Se olharmos de perto, o livro tem algo de música, a partir da canção do seu pai na infância. Deu muito trabalho essa experiência com a música?
Ribamar é um livro feito de acasos. Dizendo melhor: de uma escuta atenta do acaso. O romance me surgiu de um evento verdadeiro e inesperado. Um amigo carioca me telefona um dia para me perguntar se, no dia dos pais do ano de 1976, dei um exemplar da Carta ao pai, de Franz Kafka, de presente a meu pai, José Ribamar. Mas como ele podia saber disso?! Ele estava em um sebo do centro do Rio, reencontrou esse velho exemplar, leu o autógrafo assinado por um certo José e nele reconheceu minha letra. Era o livro que, cerca de 40 anos depois, me retornava! Meu amigo o comprou e me enviou pelo correio. Eu o folheei avidamente, em busca de alguma indicação de que meu pai, de fato, o lera. Nada encontrei. Mas achei a história espantosa demais para que ficasse perdida. Era uma história inverossímil, improvável – fantasmagórica! – , que guardava a estrutura de uma ficção. Resolvi escolher, então, um pequeno trecho do livro, só algumas linhas, e o sublinhei, como se meu pai o tivesse escolhido e sublinhado. A partir dessa hipótese – dessa fantasia de algumas palavras sublinhadas –, comecei a escrever um livro que, eu sabia desde o início, não seria uma biografia, ou um livro de memórias, mas uma ficção. Também a música, que batizei de Cala a boca, me chegou por acaso. Minha mãe está muito doente, tem Parkinson. Está com a memória muito fraca, fica longos tempos em silêncio. Um dia em que a visitei, ela começou a cantarolar uma canção. Perguntei, por falta absoluta de assunto, que música era aquela. Ela se espantou que eu não a conhecesse. Era a música que meu pai cantava para que eu dormisse, ela me disse. A música que meu avô, Lívio, cantava para que meu pai, Ribamar, dormisse. A música que meu bisavô, Manuel Thomas, cantava para que meu avô, Lívio, dormisse. Uma canção de ninar, que liga os homens da família! Pedi então a meu irmão, Marcos, que toca violão, que fizesse uma partitura da canção. Eu a deixei, durante semanas, pregada na parede de meu escritório, sem saber o que fazer com ela. Sabia que, de alguma forma, ela devia entrar em meu livro, Ribamar, mas não sabia como. Até que um dia me veio a resposta: a partitura deveria ser a estrutura do livro. Sua alma! A rede em que eu ligaria minhas anotações, até ali dispersas, incongruentes, soltas. Só quando fiz essa descoberta, cheguei de fato a Ribamar.Antes, eu escrevia às cegas, sem saber o que escrevia. Para ver, precisei não ver, mas ouvir uma canção de ninar.

Dados fornecidos »
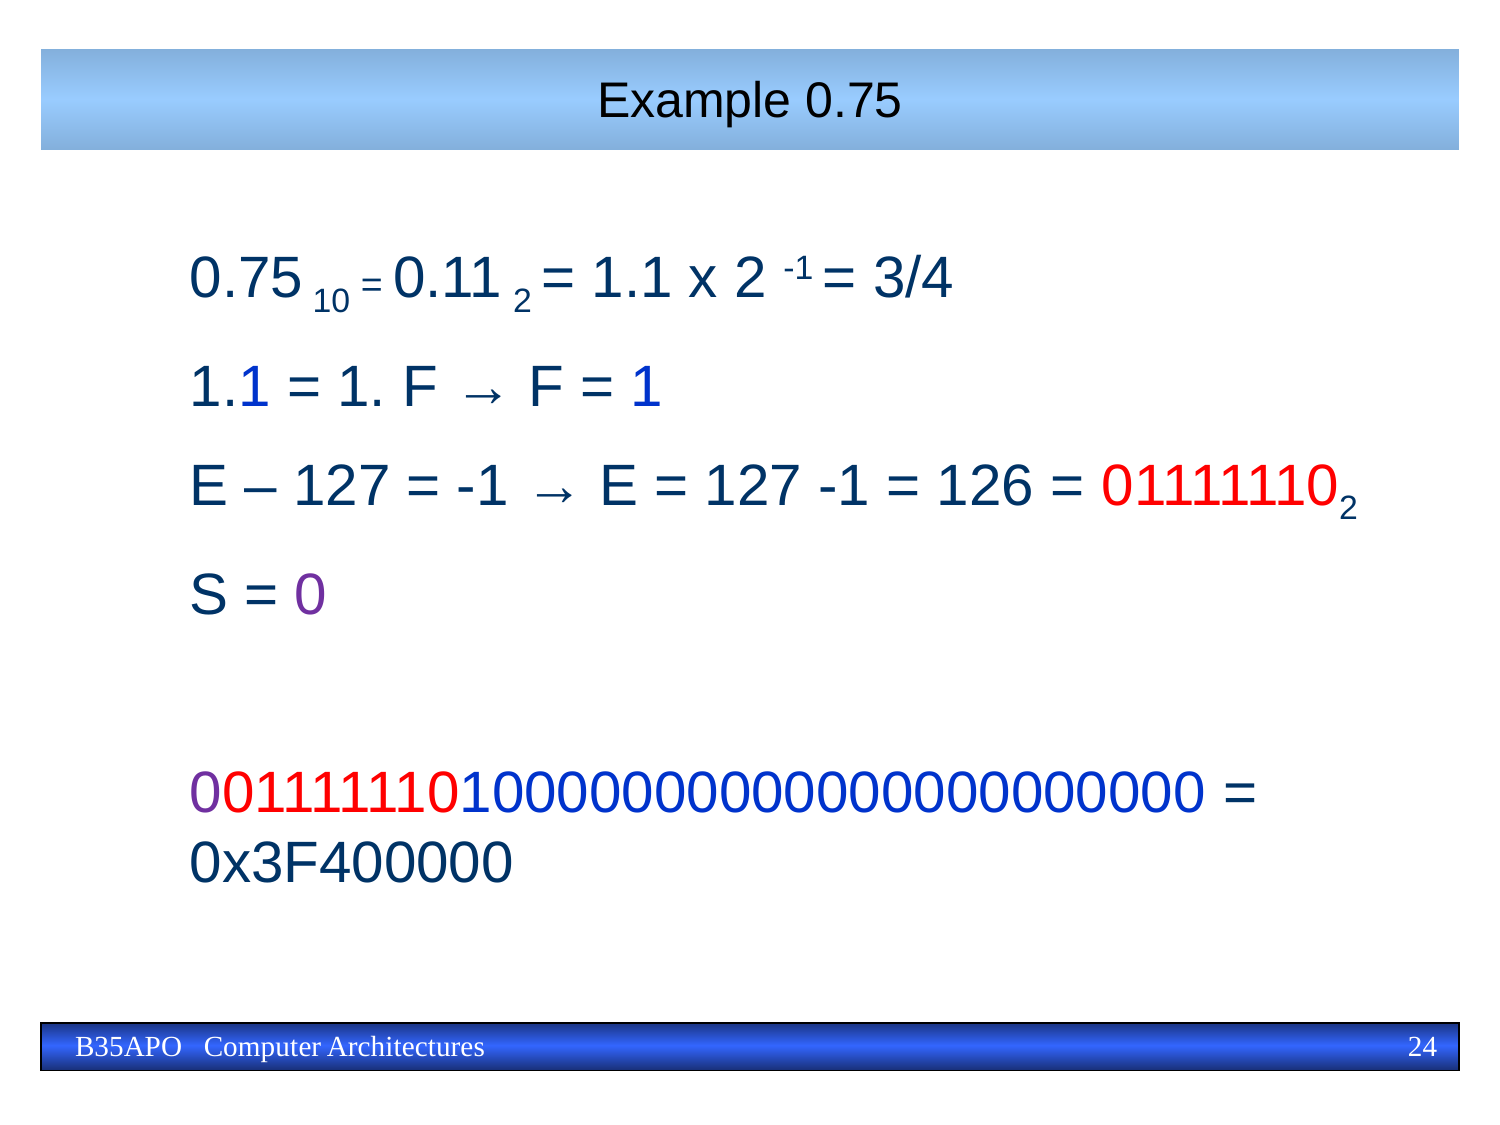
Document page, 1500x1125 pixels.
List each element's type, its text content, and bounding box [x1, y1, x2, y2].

text_box 0.75 10 = 0.11 2 = 1.1 x 2 -1 = 3/4 1.1 = 1. F → F = 1 E – 127 = -1 → E = 127 -1 = 126 = 011111102 S = 0 00111111010000000000000000000000 = 0x3F400000 [174, 231, 1463, 902]
title Example 0.75 [41, 49, 1459, 150]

Instruções do exercício »
Escreva a continuação da entrevista sobre o romance Ribamar, começando logo após a última frase apresentada. As linhas não têm nenhum papel nesta atividade.

Resposta »
 

Você escreveu e reescreveu várias vezes esse romance. Após esse processo tão trabalhoso, você retornaria ao romance ou devemos esperar um livro de poemas?
Nunca pensei em escrever poesia. Mas muitas pessoas já comentaram que Ribamar tem uma escrita poética. Uma das explicações talvez esteja no rigoroso processo de cortes a que submeti meu texto. Quando decidi que a partitura seria a estrutura – a alma – de meu livro, passei a nela encaixar meus escritos. A partitura tem, ao todo, 98 notas musicais – logo, o livro deveria ter 98 capítulos, concluí. Cada capítulo corresponde a uma nota musical. A cada nota, corresponde um tema: Parnaíba, Kafka, sonhos, aves etc. Quem conhece um mínimo de música sabe que as notas musicais, quando dispostas em uma partitura, ganham intensidades. Existem as mínimas, as semínimas (que, como diz o nome, correspondem à metade das mínimas), as fusas (metade das semínimas) etc. Na partitura da Cala a boca só existem mínimas, semínimas e fusas. Decidi então que, para reproduzir essas intensidades, eu precisaria estabelecer uma regra quanto ao tamanho dos capítulos. A cada mínima, decidi, corresponderia um capítulo de seis mil caracteres. A cada semínima, de três mil caracteres. E a cada fusa, de 1.500 caracteres. O problema é que eu tinha capítulos longuíssimos, muitos oscilavam entre os 20 e os 30 mil caracteres. Logo, seguindo as sábias lições de João Cabral – sim, um poeta, você está certo – dediquei-me a cortar e cortar e cortar cada um dos capítulos, até chegar aos tamanhos que lhes correspondiam. Passei três anos escrevendo, ou pelo menos rascunhando. E cerca de um ano praticamente só cortando. Trabalhei, nesse período, como um escultor que luta para arrancar da pedra bruta, a facadas, sua figura.

 

Com este livro, você se sente um devedor de Kafka, em certo sentido?
Minha dívida com Franz Kafka vem de muito antes. Aos 12 ou 13 anos li pela primeira vez, completamente atordoado, A metamorfose. Reli o livro várias vezes e quanto mais o lia, menos o entendia. A leitura de Kafka criou um rombo em minha imaginação, fratura essa que tentei preencher com novas e novas leituras. Logo: ela me transformou em um leitor! Sou um leitor apaixonado de Kafka, não só de suas geniais narrativas curtas, mas em especial de O processo. E é claro, quando li a Carta ao pai, identifiquei-me imediatamente. Como em Franz e seu pai Hermann, minha relação com meu pai também foi muito difícil. Lutamos, todo o tempo, para nos aproximar. Mas havia um deserto, um abismo. Era exatamente o que eu sentia – e tenho certeza de que ele sentia algo parecido também.

 

Ribamar também conta com crítica literária. Crítica literária, sob certo sentido, é também ficção?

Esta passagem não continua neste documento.